わかりました、結婚しましょう!(原題:橘部長を観察したい!)

13. 橘部長がまたマ……?

 稲佐山のホテルに戻り、部屋に入るや否や、宮燈さんがスーツのジャケットを脱いだ。無言でベストもシャツも脱いでいくから、「えええええっち!!!」と私が叫んだら「これしかないから短時間仕上げ(エキスプレス)でランドリーサービスに出すだけだ……」と呆れられた。

 そういえば宮燈さんって、たいていカードと携帯しか持ってない。私はさっき、戻る途中に自分が宿泊していたホテルに寄ってもらって荷物を取ってきたからいいけど、宮燈さんは着替えがないし、もうお店も開いてないから当たり前か……。
 さっき出掛ける前にしてたことを思い出した私が悪うございました、すみません。


 先にバスルームを使わせてもらったけど、アメニティがブルガリで「ブルガリってあのブルガリなのか……そうかこれがブルガリか……」と私にはイマイチありがたさが分からなかったが、多分すっごい高いんだろうなとは思った。

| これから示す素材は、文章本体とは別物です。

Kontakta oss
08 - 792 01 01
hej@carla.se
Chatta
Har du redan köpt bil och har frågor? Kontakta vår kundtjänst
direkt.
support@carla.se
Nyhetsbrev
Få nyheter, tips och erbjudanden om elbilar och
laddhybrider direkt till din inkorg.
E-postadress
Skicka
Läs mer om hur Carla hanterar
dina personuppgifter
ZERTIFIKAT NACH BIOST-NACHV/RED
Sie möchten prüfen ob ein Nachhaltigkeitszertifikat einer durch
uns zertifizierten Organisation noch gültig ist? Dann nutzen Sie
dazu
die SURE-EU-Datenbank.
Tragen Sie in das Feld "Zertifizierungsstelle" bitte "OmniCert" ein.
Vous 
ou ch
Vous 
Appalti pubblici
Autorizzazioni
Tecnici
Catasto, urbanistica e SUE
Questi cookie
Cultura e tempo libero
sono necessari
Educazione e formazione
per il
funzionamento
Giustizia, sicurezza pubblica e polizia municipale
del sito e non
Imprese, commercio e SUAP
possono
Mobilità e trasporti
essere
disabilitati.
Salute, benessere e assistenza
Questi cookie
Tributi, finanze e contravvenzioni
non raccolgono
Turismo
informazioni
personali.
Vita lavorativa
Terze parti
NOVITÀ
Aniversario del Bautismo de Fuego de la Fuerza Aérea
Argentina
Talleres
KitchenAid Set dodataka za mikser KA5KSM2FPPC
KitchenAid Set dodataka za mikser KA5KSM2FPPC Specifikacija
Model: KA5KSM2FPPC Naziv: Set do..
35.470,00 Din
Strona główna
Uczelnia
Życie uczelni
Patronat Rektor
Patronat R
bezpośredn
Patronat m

 窓から見える夜景もとても綺麗で、湯船にお湯を張ってしばらくぼんやりと眺めていた。長崎港を囲む山の上まで家が建っているから、小さな港町は光るおもちゃ箱みたい。

 家の灯りひとつひとつは誰かが生きている証なんだなあと思うと、私を見つけてくれた宮燈さんに感謝しなくちゃなと思った。

 しかし何故、スマホの電源を入れただけで位置情報がわかるのか……。一度、宮燈さんにスマホを預けたことがあるから、あの時何かされたんだろうな……と思ったが考えないことにした。別にやましいことないし、今回みたいに行方不明になったとか、火急の時じゃないと見ないだろう、多分。多分ね。